──────── EXERCISE DATA ────────

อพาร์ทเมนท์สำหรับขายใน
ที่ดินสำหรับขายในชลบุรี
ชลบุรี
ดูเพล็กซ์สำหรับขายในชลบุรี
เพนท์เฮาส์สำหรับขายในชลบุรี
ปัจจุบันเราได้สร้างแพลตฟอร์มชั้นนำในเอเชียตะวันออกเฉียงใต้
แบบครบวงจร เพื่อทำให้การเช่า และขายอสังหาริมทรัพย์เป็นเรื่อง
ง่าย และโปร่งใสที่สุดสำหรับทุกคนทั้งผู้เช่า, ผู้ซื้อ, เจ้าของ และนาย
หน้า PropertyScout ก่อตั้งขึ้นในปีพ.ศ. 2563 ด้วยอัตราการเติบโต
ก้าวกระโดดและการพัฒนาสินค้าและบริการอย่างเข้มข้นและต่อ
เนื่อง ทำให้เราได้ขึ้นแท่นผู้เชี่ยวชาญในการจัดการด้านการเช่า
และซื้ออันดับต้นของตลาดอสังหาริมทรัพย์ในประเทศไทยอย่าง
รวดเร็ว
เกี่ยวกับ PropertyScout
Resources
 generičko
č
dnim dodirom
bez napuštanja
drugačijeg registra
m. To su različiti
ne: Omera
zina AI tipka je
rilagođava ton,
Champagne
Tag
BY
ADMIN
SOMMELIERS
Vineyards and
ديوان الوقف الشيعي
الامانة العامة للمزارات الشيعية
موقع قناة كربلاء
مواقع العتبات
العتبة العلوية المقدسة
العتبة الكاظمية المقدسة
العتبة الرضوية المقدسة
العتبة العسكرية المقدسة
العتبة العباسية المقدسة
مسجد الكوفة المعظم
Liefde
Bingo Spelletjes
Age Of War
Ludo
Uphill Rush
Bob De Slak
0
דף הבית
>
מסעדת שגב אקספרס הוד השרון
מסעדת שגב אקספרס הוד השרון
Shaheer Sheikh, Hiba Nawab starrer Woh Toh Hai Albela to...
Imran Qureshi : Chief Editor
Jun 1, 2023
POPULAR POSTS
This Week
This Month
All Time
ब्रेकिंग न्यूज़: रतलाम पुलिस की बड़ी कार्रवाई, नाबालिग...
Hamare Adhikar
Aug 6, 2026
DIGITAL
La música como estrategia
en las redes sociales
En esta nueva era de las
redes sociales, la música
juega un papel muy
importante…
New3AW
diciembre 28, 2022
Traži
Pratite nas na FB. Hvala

────────

WHAT TO DO » Without omitting anything, set down all the entries above again.

WRITTEN REPLY »
อพาร์ทเมนท์สำหรับขายใน
ที่ดินสำหรับขายในชลบุรี
ชลบุรี
ดูเพล็กซ์สำหรับขายในชลบุรี
เพนท์เฮาส์สำหรับขายในชลบุรี
ปัจจุบันเราได้สร้างแพลตฟอร์มชั้นนำในเอเชียตะวันออกเฉียงใต้
แบบครบวงจร เพื่อทำให้การเช่า และขายอสังหาริมทรัพย์เป็นเรื่อง
ง่าย และโปร่งใสที่สุดสำหรับทุกคนทั้งผู้เช่า, ผู้ซื้อ, เจ้าของ และนาย
หน้า PropertyScout ก่อตั้งขึ้นในปีพ.ศ. 2563 ด้วยอัตราการเติบโต
ก้าวกระโดดและการพัฒนาสินค้าและบริการอย่างเข้มข้นและต่อ
เนื่อง ทำให้เราได้ขึ้นแท่นผู้เชี่ยวชาญในการจัดการด้านการเช่า
และซื้ออันดับต้นของตลาดอสังหาริมทรัพย์ในประเทศไทยอย่าง
รวดเร็ว
เกี่ยวกับ PropertyScout
Resources
 generičko
č
dnim dodirom
bez napuštanja
drugačijeg registra
m. To su različiti
ne: Omera
zina AI tipka je
rilagođava ton,
Champagne
Tag
BY
ADMIN
SOMMELIERS
Vineyards and
ديوان الوقف الشيعي
الامانة العامة للمزارات الشيعية
موقع قناة كربلاء
مواقع العتبات
العتبة العلوية المقدسة
العتبة الكاظمية المقدسة
العتبة الرضوية المقدسة
العتبة العسكرية المقدسة
العتبة العباسية المقدسة
مسجد الكوفة المعظم
Liefde
Bingo Spelletjes
Age Of War
Ludo
Uphill Rush
Bob De Slak
0
דף הבית
>
מסעדת שגב אקספרס הוד השרון
מסעדת שגב אקספרס הוד השרון
Shaheer Sheikh, Hiba Nawab starrer Woh Toh Hai Albela to...
Imran Qureshi : Chief Editor
Jun 1, 2023
POPULAR POSTS
This Week
This Month
All Time
ब्रेकिंग न्यूज़: रतलाम पुलिस की बड़ी कार्रवाई, नाबालिग...
Hamare Adhikar
Aug 6, 2026
DIGITAL
La música como estrategia
en las redes sociales
En esta nueva era de las
redes sociales, la música
juega un papel muy
importante…
New3AW
diciembre 28, 2022
Traži
Pratite nas na FB. Hvala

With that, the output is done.